The archaeology of childhood is an emerging field of study within archaeology that applied anthropology, ethnography, history, sociology, osteology and biological anthropology to the study of the development and lives of juvenile human individuals (children) in past societies from a material perspective.
Theoretical background
Early theories
French sociologist Robert Hertz, in his book Death and the Right Hand (1960),[1] voiced contemporary views on child burials being less elaborate in the past because children were not integrated into society yet and it was thus easier to part with them. Philippe Ariès wrote a highly influential historical study of childhood in Centuries of Childhood (1962),[2] arguing that "childhood", associated with innocence (i.e., "cherubs"[3]), was a modern convention and that pre-17th century (European) children were treated as small adults.[2]
The life course approach was developed within history, biology, economics, psychology and the social sciences in the 1960s in order to analyze the structural, social, cultural and health relationships between generations. Events that happen during early life were highlighted in formal theory as having significant impact on later life status.
In the 1970s and 1980s, social historical debates on adult-child relations through time, especially in early modern Europe, were three-stranded according to Mark Golden:[4]
- Childhood changed over time, and our modern (Western) concept of children is a modern social invention,[5][6] different to attitudes among "infanticidal/abandoning" societies in the past.[6]
- Attitudes towards children were steady in 16th-19th century England and United States.[7]
- Attitudes towards children are historically contingent and show spatial and temporal variation.[8] Historian Stephen Wilson[9] gives examples of medieval and pre-industrial families in Europe showing great grief at infant death, care for ill children, and the importance of children in religious practice despite (or even due to) high child mortality.
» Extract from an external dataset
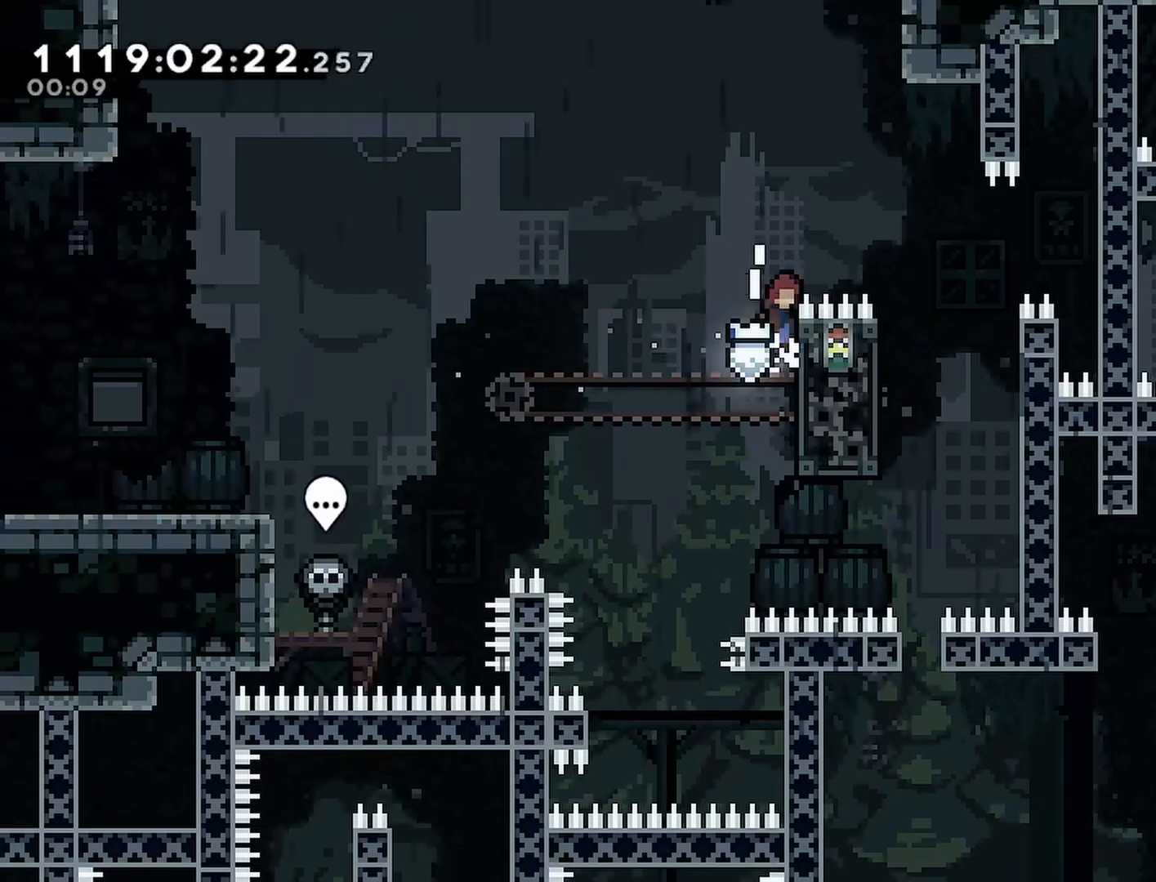
{"buttons": ["CROSS", "R2", "DPAD_LEFT"], "left_stick": "center", "right_stick": "center", "events": [[300, "DPAD_RIGHT", "up"], [367, "DPAD_LEFT", "down"]]}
Those who tried to study children archaeologically did so in isolation, until the 1990s. Early researchers included British archaeologists Gawain and Norman Hammond.[10] They called on archaeologists to consider the effects of child play on the distribution of artefacts on sites, by looking at the effects of children playing on trash distribution in a modern vacant grassland in Berkeley, California. Yet, the focus was not on how to recognize children playing but to recognize that this might be a "distorting effect" on artefact distribution.
Second-wave feminist archaeology
The 1980s saw the rise of feminist archaeology. The same impulse that drove some archaeologists to find and study women in archaeological research to counter androcentrism, triggered much of the research into the archaeology of childhood. Gender where it intersected with class, sexuality, race as well as age began to be interrogated. Studied highlighted the role women played in ancient societies[11] and how sex roles began to be socialized or performed from a young age.[12] In other words, they studied "the production of adulthood".[13] Henrietta Moore demonstrated in her anthropological work Space, Text and Gender (1986)[14] how gendered space among the Marakwet of western Kenya was interpreted differently where it intersected age hierarchies. The close research link between gender and age has persisted.[15][16][17][18]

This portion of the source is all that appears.